Class NewsPreprocessor

java.lang.Object
org.tribuo.data.text.impl.NewsPreprocessor
All Implemented Interfaces:
com.oracle.labs.mlrg.olcut.config.Configurable, com.oracle.labs.mlrg.olcut.provenance.Provenancable<com.oracle.labs.mlrg.olcut.provenance.ConfiguredObjectProvenance>, DocumentPreprocessor

public class NewsPreprocessor extends Object implements DocumentPreprocessor
A document pre-processor for 20 newsgroup data. This processor will take a news group message in a string and reduce it to the subject of the message and the body of the message. It deals with a variety of weird conditions (e.g., no headers, can't find subject, etc.)
  • Constructor Details

    • NewsPreprocessor

      public NewsPreprocessor()
      Constructor.
  • Method Details

    • processDoc

      public String processDoc(String doc)
      Description copied from interface: DocumentPreprocessor
      Processes the content of part of a document stored as a string, returning a new string.
      Specified by:
      processDoc in interface DocumentPreprocessor
      Parameters:
      doc - the document to process
      Returns:
      the processed string.
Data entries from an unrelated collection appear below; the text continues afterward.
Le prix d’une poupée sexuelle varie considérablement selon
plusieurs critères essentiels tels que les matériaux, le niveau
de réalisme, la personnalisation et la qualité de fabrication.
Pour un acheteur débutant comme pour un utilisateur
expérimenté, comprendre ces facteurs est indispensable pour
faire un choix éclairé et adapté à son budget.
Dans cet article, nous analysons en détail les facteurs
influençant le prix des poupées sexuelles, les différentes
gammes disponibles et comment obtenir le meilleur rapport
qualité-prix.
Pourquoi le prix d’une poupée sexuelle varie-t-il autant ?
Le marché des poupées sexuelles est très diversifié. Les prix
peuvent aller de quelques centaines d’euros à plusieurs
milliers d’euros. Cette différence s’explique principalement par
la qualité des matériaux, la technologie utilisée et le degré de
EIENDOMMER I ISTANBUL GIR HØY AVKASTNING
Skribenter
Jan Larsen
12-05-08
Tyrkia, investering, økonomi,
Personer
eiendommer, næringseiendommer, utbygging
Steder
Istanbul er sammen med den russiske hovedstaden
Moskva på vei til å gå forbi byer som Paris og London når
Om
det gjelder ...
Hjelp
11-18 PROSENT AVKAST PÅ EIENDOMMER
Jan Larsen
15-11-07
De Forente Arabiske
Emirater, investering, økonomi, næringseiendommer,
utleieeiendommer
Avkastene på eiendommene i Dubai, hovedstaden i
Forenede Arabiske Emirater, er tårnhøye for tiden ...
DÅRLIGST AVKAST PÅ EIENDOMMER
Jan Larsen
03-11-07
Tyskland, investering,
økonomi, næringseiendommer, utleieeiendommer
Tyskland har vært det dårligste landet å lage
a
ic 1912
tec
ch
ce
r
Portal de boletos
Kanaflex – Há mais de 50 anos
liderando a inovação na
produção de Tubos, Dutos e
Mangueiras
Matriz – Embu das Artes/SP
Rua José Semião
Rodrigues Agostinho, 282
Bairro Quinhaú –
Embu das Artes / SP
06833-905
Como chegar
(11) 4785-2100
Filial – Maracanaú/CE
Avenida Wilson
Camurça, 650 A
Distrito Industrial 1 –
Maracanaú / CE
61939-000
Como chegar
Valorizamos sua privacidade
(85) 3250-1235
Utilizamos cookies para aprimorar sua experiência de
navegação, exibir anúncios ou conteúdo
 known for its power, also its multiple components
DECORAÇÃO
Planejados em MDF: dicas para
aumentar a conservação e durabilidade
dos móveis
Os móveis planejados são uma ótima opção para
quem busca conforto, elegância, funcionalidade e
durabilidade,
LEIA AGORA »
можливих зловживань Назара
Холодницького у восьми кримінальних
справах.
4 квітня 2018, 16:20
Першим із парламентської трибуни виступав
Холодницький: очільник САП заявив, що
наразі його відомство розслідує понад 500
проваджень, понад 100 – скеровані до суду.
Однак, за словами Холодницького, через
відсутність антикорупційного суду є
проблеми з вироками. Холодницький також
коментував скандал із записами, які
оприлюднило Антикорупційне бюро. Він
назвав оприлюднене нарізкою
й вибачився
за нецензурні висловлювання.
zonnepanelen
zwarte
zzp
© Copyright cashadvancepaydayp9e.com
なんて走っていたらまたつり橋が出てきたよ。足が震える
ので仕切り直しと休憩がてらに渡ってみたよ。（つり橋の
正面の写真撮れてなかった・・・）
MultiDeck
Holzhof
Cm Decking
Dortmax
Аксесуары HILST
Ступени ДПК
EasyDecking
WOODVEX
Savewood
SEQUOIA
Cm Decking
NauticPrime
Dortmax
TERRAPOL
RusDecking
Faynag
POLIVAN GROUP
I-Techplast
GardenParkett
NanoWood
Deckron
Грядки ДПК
Note that the return value may be null, in which case the resulting string will be ignored.
    • getProvenance

      public com.oracle.labs.mlrg.olcut.provenance.ConfiguredObjectProvenance getProvenance()
      Specified by:
      getProvenance in interface com.oracle.labs.mlrg.olcut.provenance.Provenancable<com.oracle.labs.mlrg.olcut.provenance.ConfiguredObjectProvenance>